Whistle Detection

TLDR

Credits

The UNSW Australia team thanks Thomas Hamboeck and the Austrian Kangaroos for their contribution to the Standard Platform League code releases, and Alexandre Mazel for his Stack Overflow answer that allowed earlier versions of this code to work with Naoqi under the 1.14 toolchain.

Testing on PC or Mac

This script was designed to work as a (more or less) standalone python process:

# On PC or Mac, this should run pc_wav_test()
# which retests the implementation against audio recordings in rUNSWift/test/audio
python whistle_detector.py

Running on Nao

The same whistle_detector.py Python module also runs on the Nao under the 2.1 toolchain / Nao V4 & V5.

Debugging

Try changing VERBOSITY to a higher integer value to get a feel for what is going on, then follow the print statements.

e.g. It has self-terminating code built in. This self-termination was designed to preserve the existing runswift interface so most developers shouldn't need to know how to start the whistle detector independently of their main executable, or hopefully need to be concerned about rogue whistle-detectors. It should be easy to update that if you wish to run with a different main executable, or comment it out for easier debugging.

Analysis

Whistle detection analysis was performed with the help of the Audacity Spectrogram visualisation - basically humans are good at looking for patterns. This was used to develop the algorithms and tune the parameters.

Audacity - Whistle Analysis

Algorithm - Adaptive Background Growth, Spectral & Temporal Filtering

Conceptually from the image above, you can think of the whistle_detector as looking for a red on blue, or white on red rectangle, somewhere in the 2000-4000 Hz range, lasting for a minimum time of 250 ms, among other things in the Developer configurable settings section.

The main algorithm is in the interrogate function.
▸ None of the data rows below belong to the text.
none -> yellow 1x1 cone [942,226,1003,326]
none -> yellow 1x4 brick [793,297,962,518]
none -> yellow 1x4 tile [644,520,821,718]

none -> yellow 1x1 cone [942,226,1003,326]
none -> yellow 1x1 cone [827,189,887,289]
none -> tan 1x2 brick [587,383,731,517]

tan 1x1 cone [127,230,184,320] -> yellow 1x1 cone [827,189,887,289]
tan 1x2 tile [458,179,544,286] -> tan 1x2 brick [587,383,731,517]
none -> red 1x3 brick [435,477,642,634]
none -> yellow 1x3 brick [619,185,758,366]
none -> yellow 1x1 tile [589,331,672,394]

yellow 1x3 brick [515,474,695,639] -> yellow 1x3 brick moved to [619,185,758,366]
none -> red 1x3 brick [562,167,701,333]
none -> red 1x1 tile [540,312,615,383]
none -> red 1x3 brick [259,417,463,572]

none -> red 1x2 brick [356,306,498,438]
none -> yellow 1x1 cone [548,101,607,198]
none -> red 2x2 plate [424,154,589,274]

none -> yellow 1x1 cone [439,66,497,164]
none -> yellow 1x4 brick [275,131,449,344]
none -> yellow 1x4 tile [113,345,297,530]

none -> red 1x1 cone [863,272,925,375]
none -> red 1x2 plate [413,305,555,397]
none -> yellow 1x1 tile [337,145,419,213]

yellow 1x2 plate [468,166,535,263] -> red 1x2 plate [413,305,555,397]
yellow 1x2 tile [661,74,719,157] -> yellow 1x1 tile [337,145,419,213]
The algorithm:

Assumes it can get 48000 Hz input data from pyalsaaudio or some other audio source.
Performs a numpy.fft.rfft
Checks it has at least spectra_per_second = 47 spectra of data, used to determine what is background noise temporally.
Calculates the whistle_threshold as the maximum of the spectrum_threshold and temporal_threshold (on review, this probably could be done a bit later which may save CPU if we can early exit on background noise).
Adaptively grows background noise zones based on the sound spectrum to focus on the whistle "signal".
Filters the remaining spectrum based on the whistle_threshold determined earlier.
If they all succeed, increments a counter until we get 12 successes, or ~250ms, this being a "whistle heard".
The counter is reset on 4 misses, or ~83ms.

Integration - Game States

As whistle_detector.py consumes around 30-40% of the Nao's Atom CPU, we decided only to run whistle detection in the READY and SET game states. Running in READY is partly a historical trade-off from the 1.14 toolchain, where we spent up to 10 seconds longer telling Naoqi to release the microphones so we could use them.

Integration - Data Flows

On the Nao, whistle_detector.py will generate ~1-2 second long timestamped files when it detects a whistle. These are then read by the GameController thread.
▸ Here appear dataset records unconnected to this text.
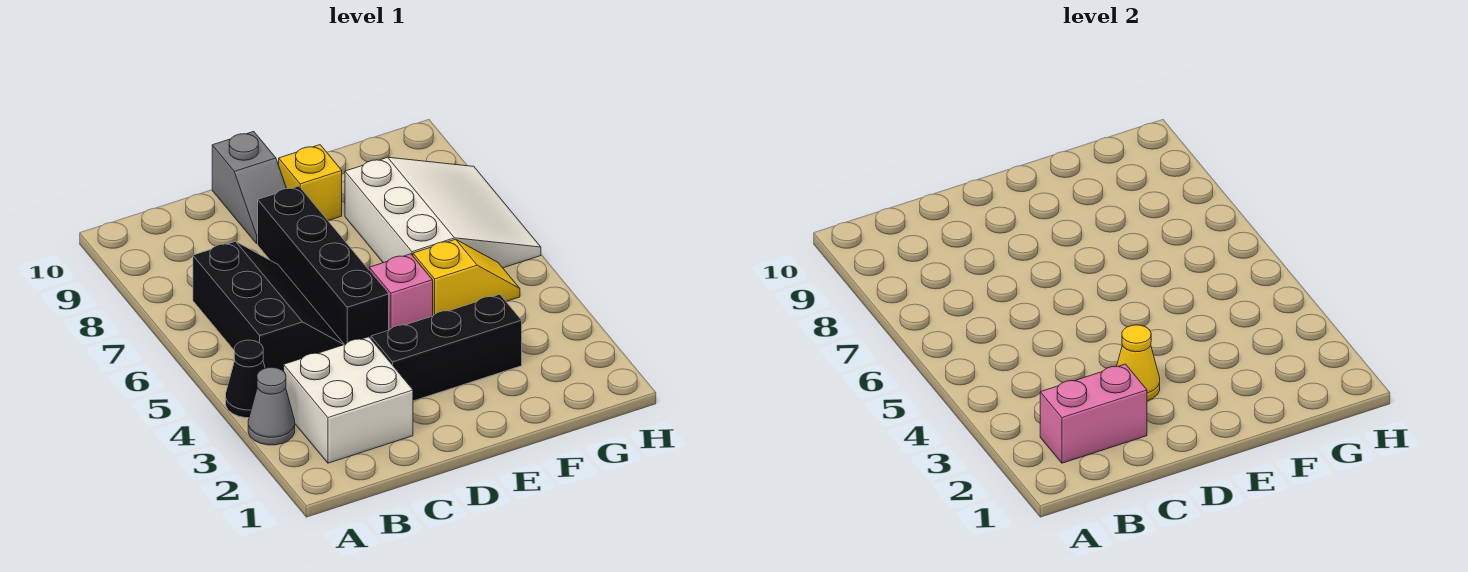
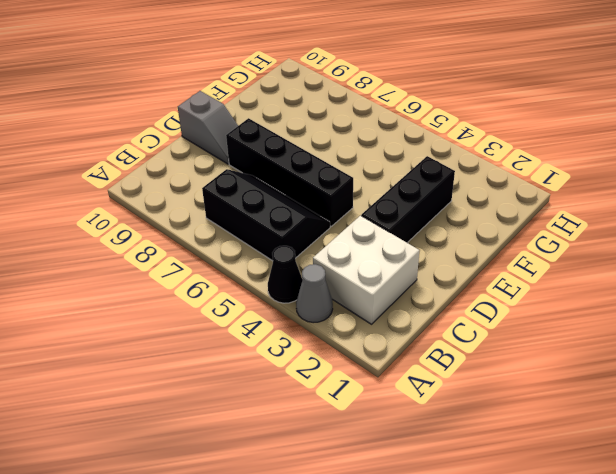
none -> pink 1x1 brick [369,254,433,330]
none -> yellow 1x1 brick [279,145,342,221]
none -> yellow 1x2 slope [413,239,520,316]

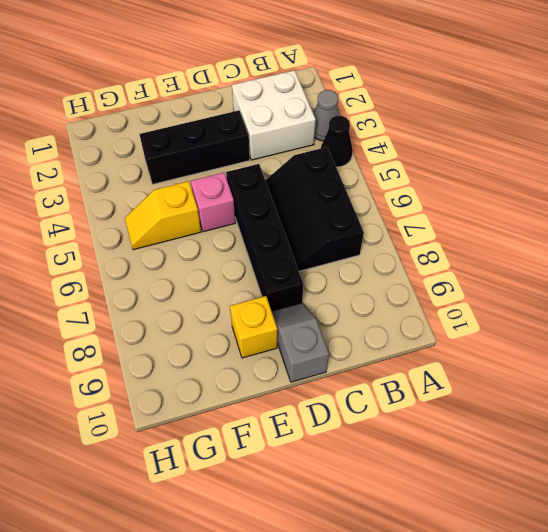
none -> white 3x3 slope [345,157,541,268]
none -> pink 1x2 brick [1040,364,1147,463]
none -> yellow 1x1 cone [1117,325,1160,401]

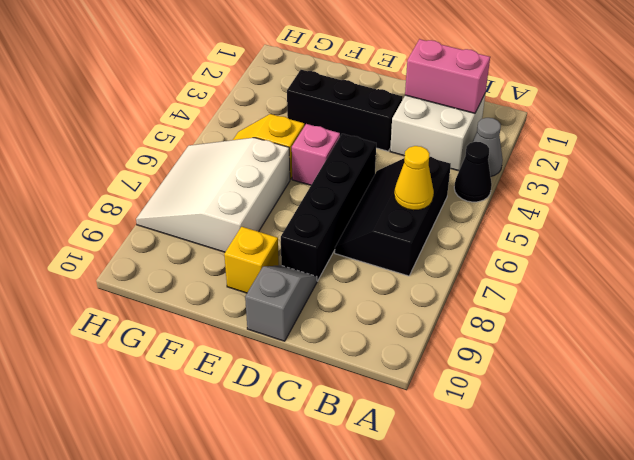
yellow 1x1 cone [394,146,434,210] -> yellow 1x1 cone moved to [1117,325,1160,401]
Some of those files were extracted from the robot, and manually classified so they can be run by the pc_wav_test(). They are stored in rUNSWift/test/audio.

We found this to be very useful in testing gear noises which caused many false positives on earlier implementations, and also early on at competition as we suspected a noisy crowd would false positive, which it did requiring further parameter tuning (and thankfully no further algorithmic development, though we were prepared for this possibility).

Integration - Voting

In the runswift GameController thread, we also implemented a voting over WiFi as we found the Aldebaran microphones sometimes mysteriously failed in our lab games (seemed like loose wires as they also sometimes worked perfectly). This was particularly annoying when just our striker had the bad microphone.

Possible Future work

whistle_detector.py currently uses around 30-40% of the Nao's Atom CPU as measured by the top command.

The implementation would probably work with 8000 Hz input data as a possible future optimisation to lower CPU usage. This would also be a good opportunity to review the developer configurable settings as many feel duplicated and clunkily hard-coded to the specific soccer whistle sound.
It may also be beneficial to integrate at a different part of the rather complicated Linux sound stack to the current ALSA, as sometimes we think Naoqi or libagent unexpectedly locked the microphones, requiring a system reboot. It may also allow audioin or audiodevice to be put back into naoqi/autoload.ini
Future work could look into PyPI or additional Python profiling.
It might also be nice to remove the wtb_pip hacks if we are prepared to easy_install pip as part of our robot setup process. Unfortunately pip was not bundled with python until very recent versions. It is disappointing that Aldebaran does not ship more recent versions of Python 3 with the Nao system image (ours has 2.7.x and 3.1.x, while Python 3.5 was recently released).